*** 読む文章 ***

なぜ塗装会社によって工事費用は違うのか 事例をあげて大解説

塗装工事の費用の差は、ほとんどの場合作業内容や技量の差です。
分かりやすい例で言うと、壁に何回塗料を塗るかによってだけでも費用は変わり、あたりまえですが1回塗りや2回塗りと3回塗りでは塗装の持ちに差が出ます。(塗装職人は三回塗りが基本です。)

また他にも、水性塗料を希釈する際の水の量によって、工事費用に差がでることも。
こうお話ししますと、料金の差を塗料のグレードによる差だと勘違いする方もいらっしゃいますが、実は塗料のグレードの差は特別な塗料、高耐久塗料を除けばあまり変わりません。
それよりも、注意しなければならないのは、塗料の希釈率です。
薄めに希釈した塗料は水分が多いため塗りやすくなり、工事が早く進みます。それによって工事日数を短縮することができ、費用を圧縮することができるのです。

*** データ抜粋 ***

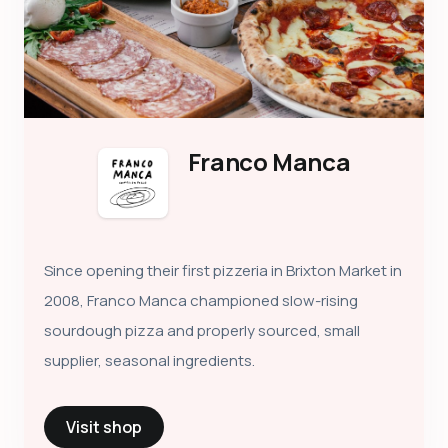
Franco Manca
Since opening their first pizzeria in Brixton Market in
2008, Franco Manca championed slow-rising
sourdough pizza and properly sourced, small
supplier, seasonal ingredients.
Visit shop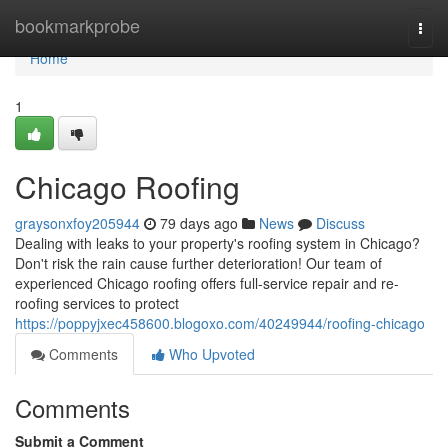
Home
bookmarkprobe
Togg
navi
Home
1
Chicago Roofing
graysonxfoy205944
79 days ago
News
Discuss
Dealing with leaks to your property's roofing system in Chicago?
Don't risk the rain cause further deterioration! Our team of
experienced Chicago roofing offers full-service repair and re-
roofing services to protect
https://poppyjxec458600.blogoxo.com/40249944/roofing-chicago
Comments
Who Upvoted
Comments
Submit a Comment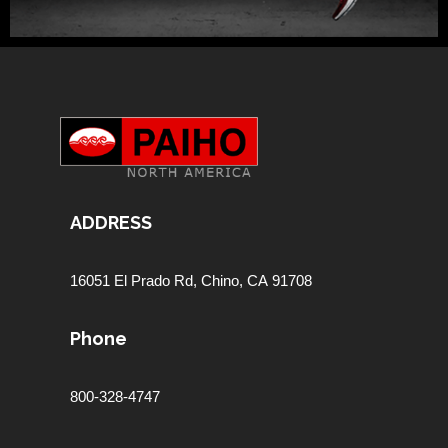
ADDRESS
16051 El Prado Rd,
Chino, CA 91708
Phone
800-328-4747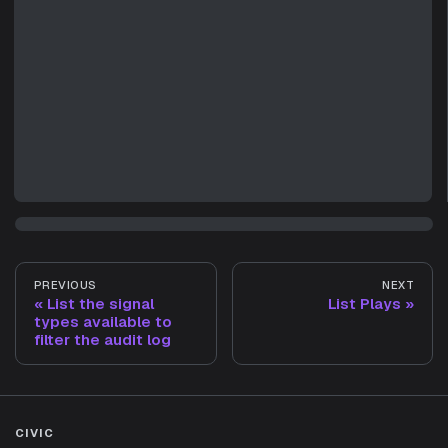
PREVIOUS
NEXT
List the signal
List Plays
types available to
filter the audit log
CIVIC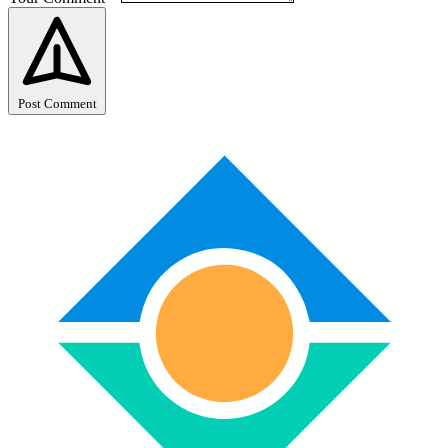
Post Comment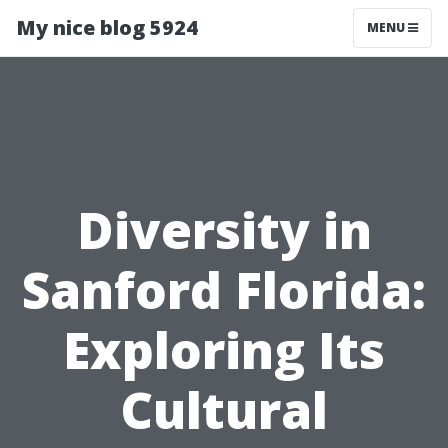
My nice blog 5924
MENU
Diversity in
Sanford Florida:
Exploring Its
Cultural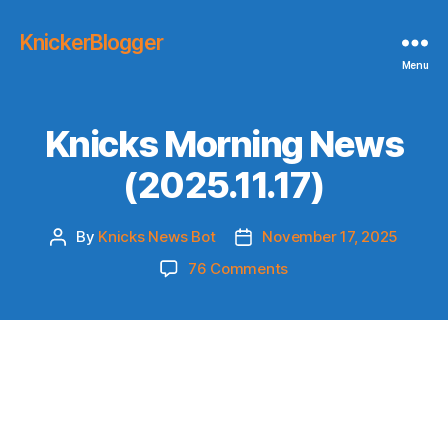
KnickerBlogger
Menu
Knicks Morning News
(2025.11.17)
By
Knicks News Bot
November 17, 2025
Post
Post
author
date
on
76 Comments
Knicks
Morning
News
(2025.11.17)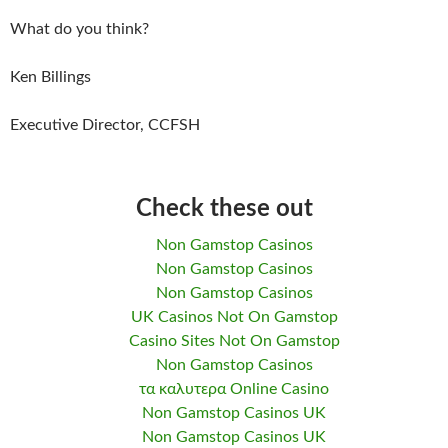
What do you think?
Ken Billings
Executive Director, CCFSH
Check these out
Non Gamstop Casinos
Non Gamstop Casinos
Non Gamstop Casinos
UK Casinos Not On Gamstop
Casino Sites Not On Gamstop
Non Gamstop Casinos
τα καλυτερα Online Casino
Non Gamstop Casinos UK
Non Gamstop Casinos UK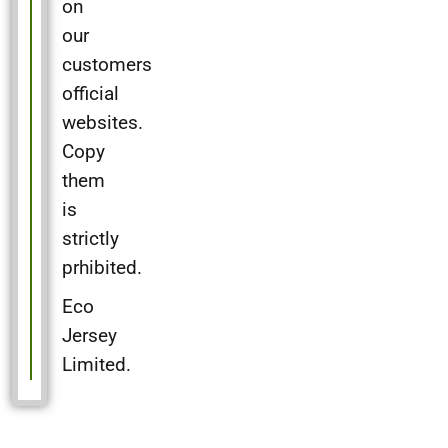
on
our
customers
official
websites.
Copy
them
is
strictly
prhibited.
Eco
Jersey
Limited.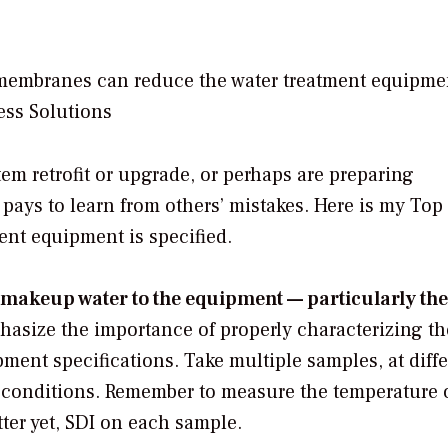
membranes can reduce the water treatment equipme
ess Solutions
stem retrofit or upgrade, or perhaps are preparing
 pays to learn from others’ mistakes. Here is my Top 
nt equipment is specified.
makeup water to the equipment — particularly the 
hasize the importance of properly characterizing th
ent specifications. Take multiple samples, at diffe
g conditions. Remember to measure the temperature 
tter yet, SDI on each sample.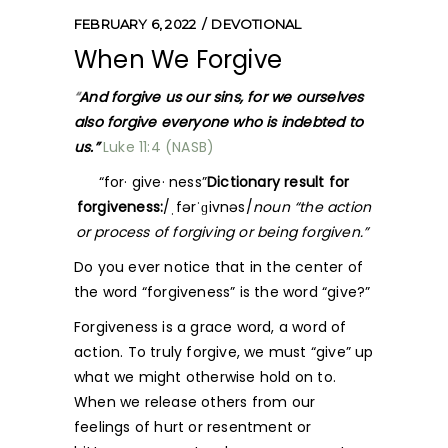
FEBRUARY 6, 2022
DEVOTIONAL
When We Forgive
“
And forgive us our sins, for we ourselves
also forgive everyone who is indebted to
us.”
Luke 11:4 (NASB)
“for· give· ness”
Dictionary result for
forgiveness:
/ˌfərˈɡivnəs/
noun “the action
or process of forgiving or being forgiven.”
Do you ever notice that in the center of
the word “forgiveness” is the word “give?”
Forgiveness is a grace word, a word of
action. To truly forgive, we must “give” up
what we might otherwise hold on to.
When we release others from our
feelings of hurt or resentment or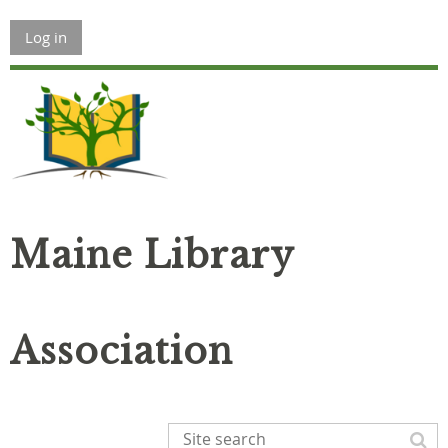
Log in
Maine Library
Association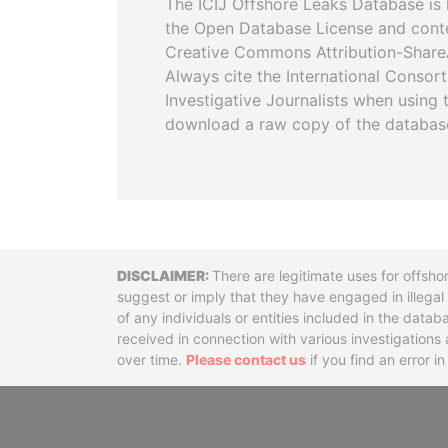
The ICIJ Offshore Leaks Database is 
the Open Database License and cont
Creative Commons Attribution-ShareA
Always cite the International Consor
Investigative Journalists when using 
download a raw copy of the databas
Disclaimer
There are legitimate uses for offsho
suggest or imply that they have engaged in illega
of any individuals or entities included in the data
received in connection with various investigatio
over time.
Please contact us
if you find an error i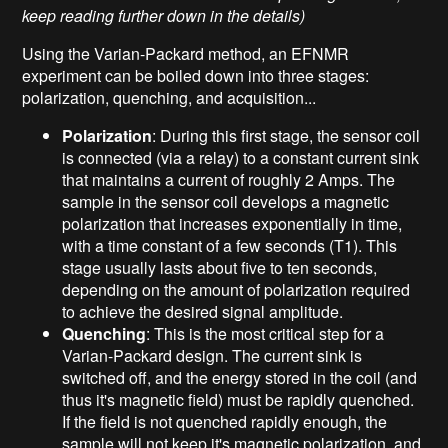
keep reading further down in the details)
Using the Varian-Packard method, an EFNMR
experiment can be boiled down into three stages:
polarization, quenching, and acquisition...
Polarization
: During this first stage, the sensor coil
is connected (via a relay) to a constant current sink
that maintains a current of roughly 2 Amps. The
sample in the sensor coil develops a magnetic
polarization that increases exponentially in time,
with a time constant of a few seconds (T1). This
stage usually lasts about five to ten seconds,
depending on the amount of polarization required
to achieve the desired signal amplitude.
Quenching
: This is the most critical step for a
Varian-Packard design. The current sink is
switched off, and the energy stored in the coil (and
thus it's magnetic field) must be rapidly quenched.
If the field is not quenched rapidly enough, the
sample will not keep it's magnetic polarization, and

***

> 課題 A:
塗装工事の費用についての文章にある「それよりも、注意しなければならないのは、塗料の希釈率です。」という一文を英語に訳してください。
> 課題 B:
塗装工事の費用についての文章を、最後の文のあとから書き継いでください。

> 解答 A:
More important than that, what you need to watch out for is the dilution ratio of the paint.

> 解答 B:
しかし、薄めた塗料では塗膜が薄くなり、いくら塗料本来の効果が10年保障を謳っていても塗膜の効果はほぼ無いに等しくなります。(保証は一定基準を満たしたものに限られる)

さらにひどい場合は、他の現場で残った塗料缶に水をはって保管し、その塗料を違う現場で使い回すことも…。
新しい塗料缶を使用するよりも費用は下がりますが、水をはったところに塗料を溶くための水を追加するため、塗料は正しい希釈率で使用することができず、シャバシャバの状態になります。
こうした塗料の希釈率の違いや、1回塗り、3回塗りなど工程の差は目に見えては分かりません。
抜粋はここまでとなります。